As for the technical aspects, they are the best parts of this movie. The cinematography was good, but not great. The electronic style score was quite beautiful in places, especially the visually and sonically gorgeous rebirth of Mira. Yet for the most part, the music was just sufficient, hanging around in the background too much. The visuals were pretty cool. The CGI was usually implemented rather well, and Weta Workshop provided the film with fantastic practical effects, such as Major’s thermoptic suit, the awesome robot geishas, and the spider tank. As for the cityscape, think Fifth Element or Blade Runner. Futuristic but not unrealistic, the megalopolis appeared to be a combination of Tokyo, Hong Kong, and Hollywood. The action is pretty cool too, though not innovative. Scarlett Johansson, an excellent actress, nails her role perfectly. She kicks butt and takes names, and Batou added some much-needed beef to the screen, while Chief Daisuke Aramaki (Kitano, and our favorite supporting character) kicked it old school with a huge six gun.

As mentioned above, we do have some issues with the movie. For one, though we noted that many of Major’s characteristics are interesting, they aren’t all excellent. For example, there was really little reason for her nudity, and many of the situations didn’t call for it. In fact, few of the characters, other than Major, Batou, and Chief Aramaki, stand out. There also isn’t enough background for Major or Cutter, two obviously important characters in the film. We see Major’s birth, then bam! A year later she’s kicking butt with an elite squad. What the heck? No training? We don’t see it at least. As for Cutter, not much is given as to how he acquired his company, or really why he needs human/machine hybrids for weapons. Is he a warmonger? What gives? You don’t get as attached to the characters as you should, because they just don’t have enough weight.

In addition, the screenplay, and especially the dialogue, are forgettable. Too simplistic, repetitive, and chock full of exposition. Also, though you see the city and hear of world politics, very little is shown or told us of these things. Furthermore, there are many elements here that have been explored better in other movies. Instead of exploring something more interesting, like the morality of this world and its ethics, this movie decides to follow the worn path but at least slightly intriguing idea of identity and individuality. The story, and the way it presents its themes, just isn’t meaty enough. There’s not much to sink your teeth into. On top of that, we are spoon fed the subtext instead of the filmmakers trusting us to figure things out, and it lacks a certain heart, a certain soul. Nothing groundbreaking here.

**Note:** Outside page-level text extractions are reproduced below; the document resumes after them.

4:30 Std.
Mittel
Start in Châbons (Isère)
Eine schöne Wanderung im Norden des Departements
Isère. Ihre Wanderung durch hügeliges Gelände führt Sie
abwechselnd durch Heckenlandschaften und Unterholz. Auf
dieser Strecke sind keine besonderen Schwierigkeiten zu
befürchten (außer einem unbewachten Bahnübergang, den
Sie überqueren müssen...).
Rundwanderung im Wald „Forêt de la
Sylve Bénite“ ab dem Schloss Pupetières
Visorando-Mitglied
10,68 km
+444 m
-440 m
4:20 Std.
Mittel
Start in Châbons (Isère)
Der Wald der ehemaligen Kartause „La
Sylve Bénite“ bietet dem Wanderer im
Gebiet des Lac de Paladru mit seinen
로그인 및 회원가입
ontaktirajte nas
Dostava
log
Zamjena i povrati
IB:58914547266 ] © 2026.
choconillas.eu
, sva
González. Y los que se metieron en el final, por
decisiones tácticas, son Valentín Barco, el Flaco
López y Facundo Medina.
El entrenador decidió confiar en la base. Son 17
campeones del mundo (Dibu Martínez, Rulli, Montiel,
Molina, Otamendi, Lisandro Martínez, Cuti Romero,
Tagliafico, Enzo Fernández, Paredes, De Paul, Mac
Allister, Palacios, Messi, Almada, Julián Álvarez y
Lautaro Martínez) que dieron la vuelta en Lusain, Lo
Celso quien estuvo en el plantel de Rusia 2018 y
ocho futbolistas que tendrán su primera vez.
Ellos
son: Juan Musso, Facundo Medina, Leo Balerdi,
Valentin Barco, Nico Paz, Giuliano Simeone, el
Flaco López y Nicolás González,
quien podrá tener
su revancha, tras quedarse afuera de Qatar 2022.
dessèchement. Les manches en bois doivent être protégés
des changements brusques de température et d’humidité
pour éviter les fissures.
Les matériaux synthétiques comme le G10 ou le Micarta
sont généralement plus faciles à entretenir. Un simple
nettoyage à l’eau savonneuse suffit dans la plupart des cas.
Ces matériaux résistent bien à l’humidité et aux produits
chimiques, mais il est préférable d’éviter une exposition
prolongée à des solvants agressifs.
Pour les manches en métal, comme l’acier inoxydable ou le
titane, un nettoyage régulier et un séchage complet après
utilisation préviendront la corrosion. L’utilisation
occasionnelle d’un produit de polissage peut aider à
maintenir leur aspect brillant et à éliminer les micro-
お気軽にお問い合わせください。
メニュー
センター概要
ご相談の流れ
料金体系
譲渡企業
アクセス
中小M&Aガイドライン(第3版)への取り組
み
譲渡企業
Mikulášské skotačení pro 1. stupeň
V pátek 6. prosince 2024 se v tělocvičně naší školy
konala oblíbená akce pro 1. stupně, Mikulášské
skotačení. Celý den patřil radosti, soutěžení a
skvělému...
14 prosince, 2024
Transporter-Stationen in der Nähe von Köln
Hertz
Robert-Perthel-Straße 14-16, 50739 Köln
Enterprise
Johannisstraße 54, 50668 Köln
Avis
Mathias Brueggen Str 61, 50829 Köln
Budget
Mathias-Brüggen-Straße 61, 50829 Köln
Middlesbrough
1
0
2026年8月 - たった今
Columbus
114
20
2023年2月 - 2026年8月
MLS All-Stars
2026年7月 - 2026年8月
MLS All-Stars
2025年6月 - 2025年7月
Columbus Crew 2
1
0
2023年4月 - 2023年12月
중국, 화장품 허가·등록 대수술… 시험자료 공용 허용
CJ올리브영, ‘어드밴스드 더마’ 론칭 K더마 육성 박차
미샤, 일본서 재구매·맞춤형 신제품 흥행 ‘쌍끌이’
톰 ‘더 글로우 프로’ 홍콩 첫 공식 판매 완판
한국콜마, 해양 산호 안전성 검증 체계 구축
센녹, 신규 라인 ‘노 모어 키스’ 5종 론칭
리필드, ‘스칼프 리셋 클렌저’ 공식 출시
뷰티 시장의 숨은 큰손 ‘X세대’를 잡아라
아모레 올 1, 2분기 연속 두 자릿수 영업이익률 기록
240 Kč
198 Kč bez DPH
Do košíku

If Ghost in the Shell were not based on a pre-existing property, what would the public’s response have been? It would probably be considered a pretty generic sci-fi story with overdone themes but with some fantastic visuals, a really good overall look and feel, some cool elements, a good performance from Scarlett Johansson, and a mostly beautiful soundtrack. We went in with low expectations and were pleased with the film. However, when it comes to editing, immersion into the larger world these characters inhabit (the population, the politics, the boundaries), and the dialogue, the movie falls a bit flat. Further, if you go ahead and compare it to the anime, it falls even shorter, as it is less psychologically and philosophically compelling. Like we said, it is decent though, and it does maintain some cool and thought-provoking elements.

As an adaptation of the 1995 anime Ghost in the Shell movie, and the Ghost in the Shell property in general, this new live action film is decently successful. Even so, what could a more experienced, unique, and interesting director have done with this movie? Mamoru Oshii, the anime movie’s director, is one of Japan’s premiere anime film directors, and it seems almost insulting to replace him with Rupert Sanders. (Sorry, Rupert!) Still, Sanders does a pretty good job with what he has. The direction is not where the main problems lie.

In the end, this remake is more respectful and successful than most critics are crediting. We’re going to give Ghost in the Shell a 71%.